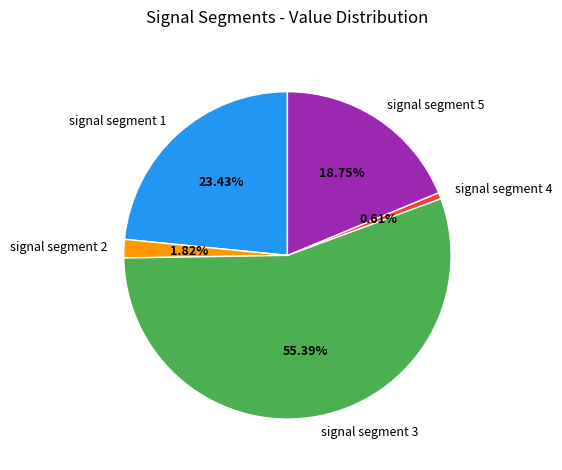

Does signal segment 5 account for over 50% of the chart?

No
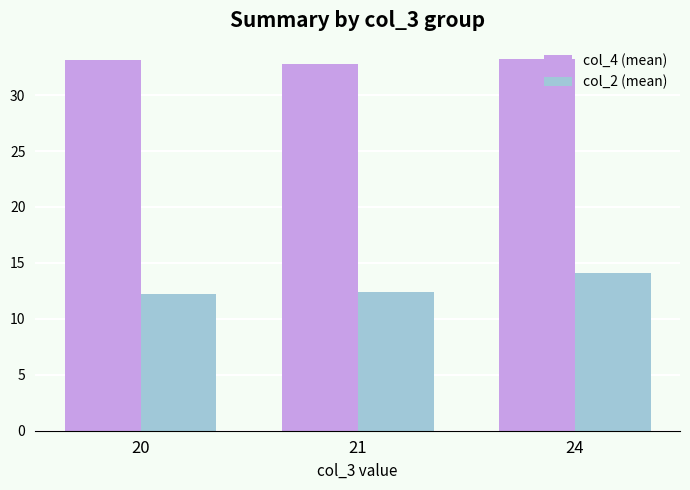

What is the spread (max minus min) of values at 24?

19.1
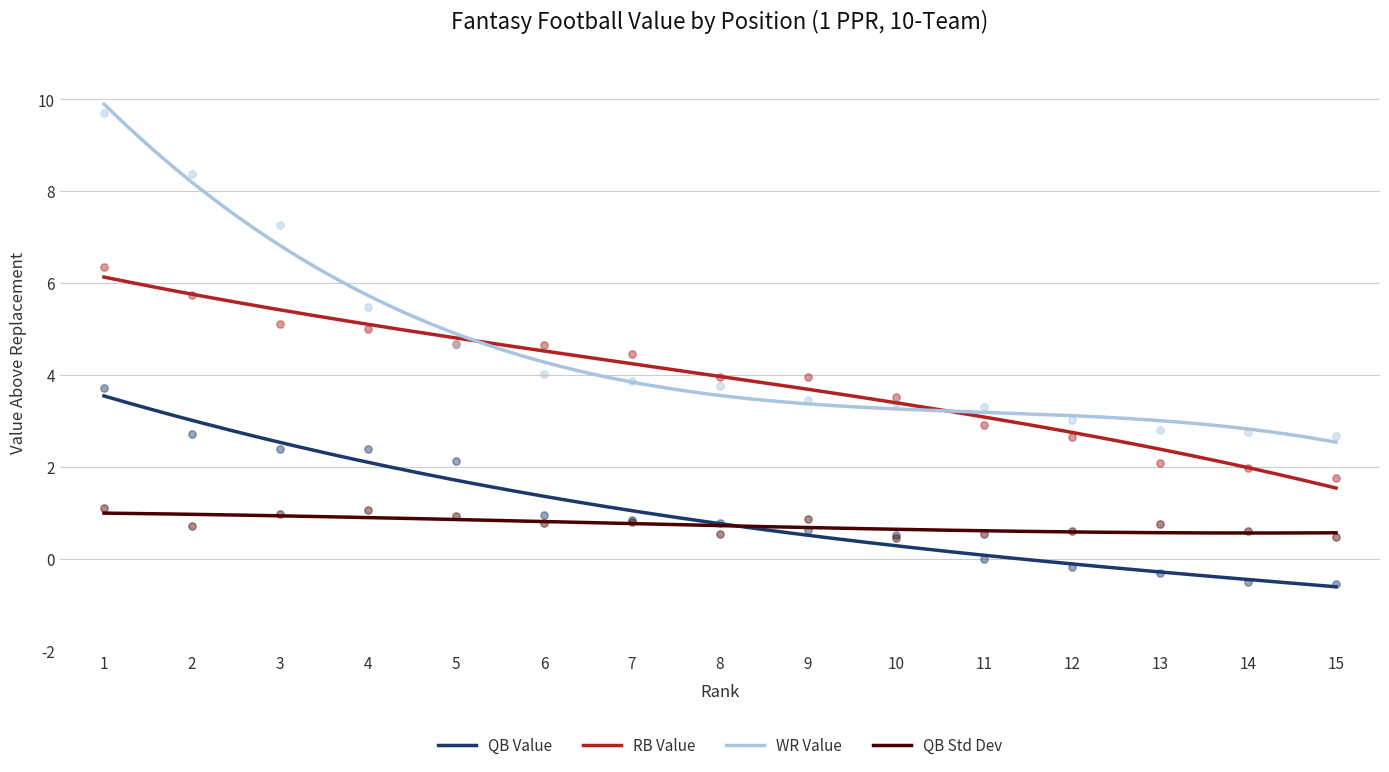

Which series reaches the maximum Y coordinate?

WR VAL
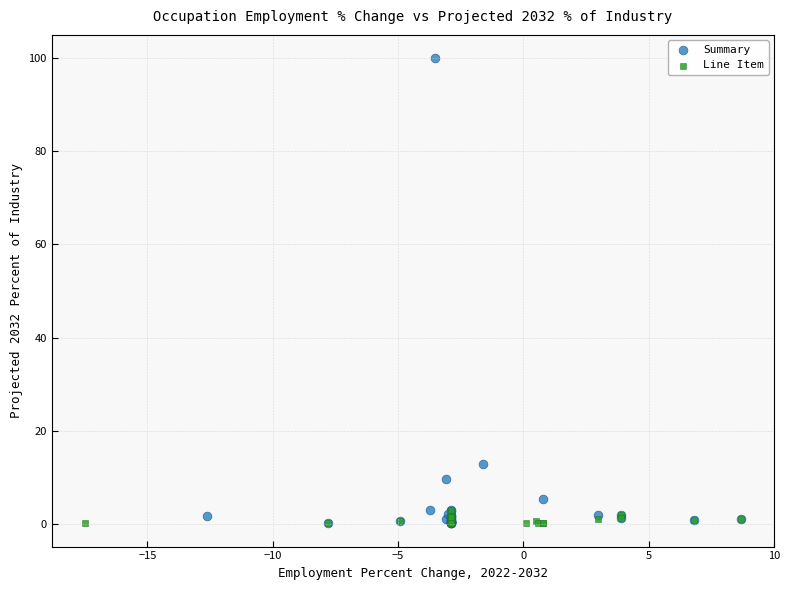

Which series has the widest spread of Y values?

Summary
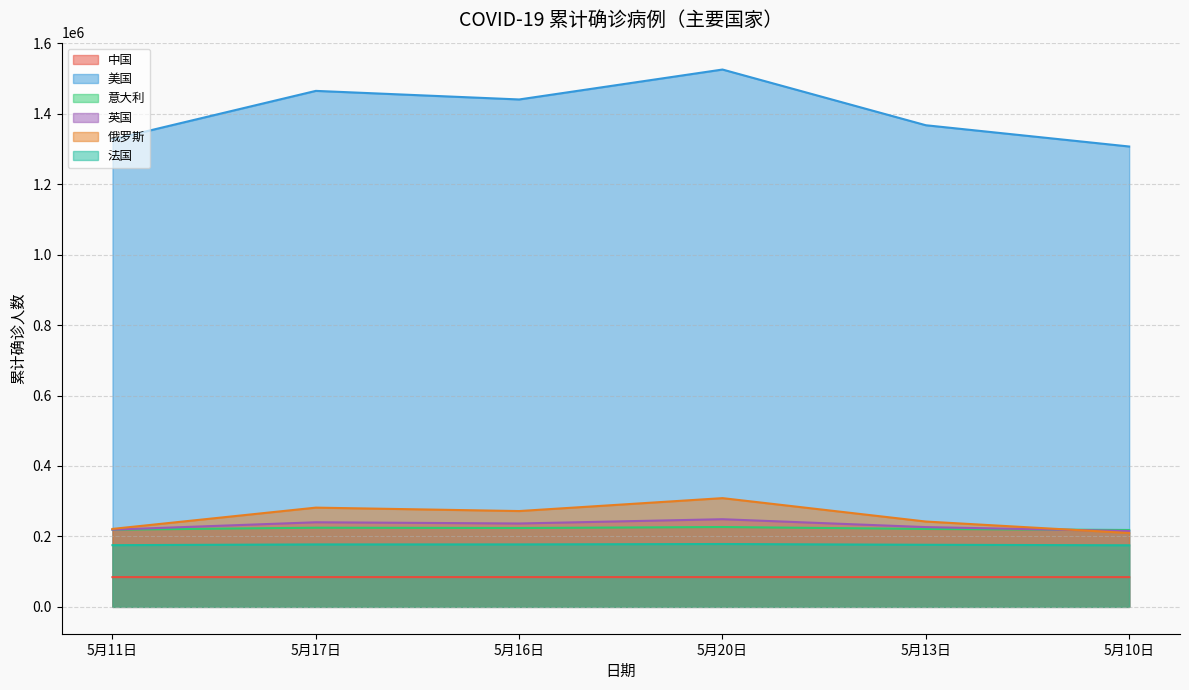

At which label is 英国 closest to 232051?

5月16日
+===+
YOUR TASK: Arrange the text of the listing above as a Markdown table with the columns "No." and "Line," numbering each line in order and skipping blank lines. Leave out the pictures.

EXPECTED OUTPUT:
| No. | Line |
|---|---|
| 1 | Does signal segment 5 account for over 50% of the chart? |
| 2 | No |
| 3 | What is the spread (max minus min) of values at 24? |
| 4 | 19.1 |
| 5 | Which series reaches the maximum Y coordinate? |
| 6 | WR VAL |
| 7 | Which series has the widest spread of Y values? |
| 8 | Summary |
| 9 | At which label is 英国 closest to 232051? |
| 10 | 5月16日 |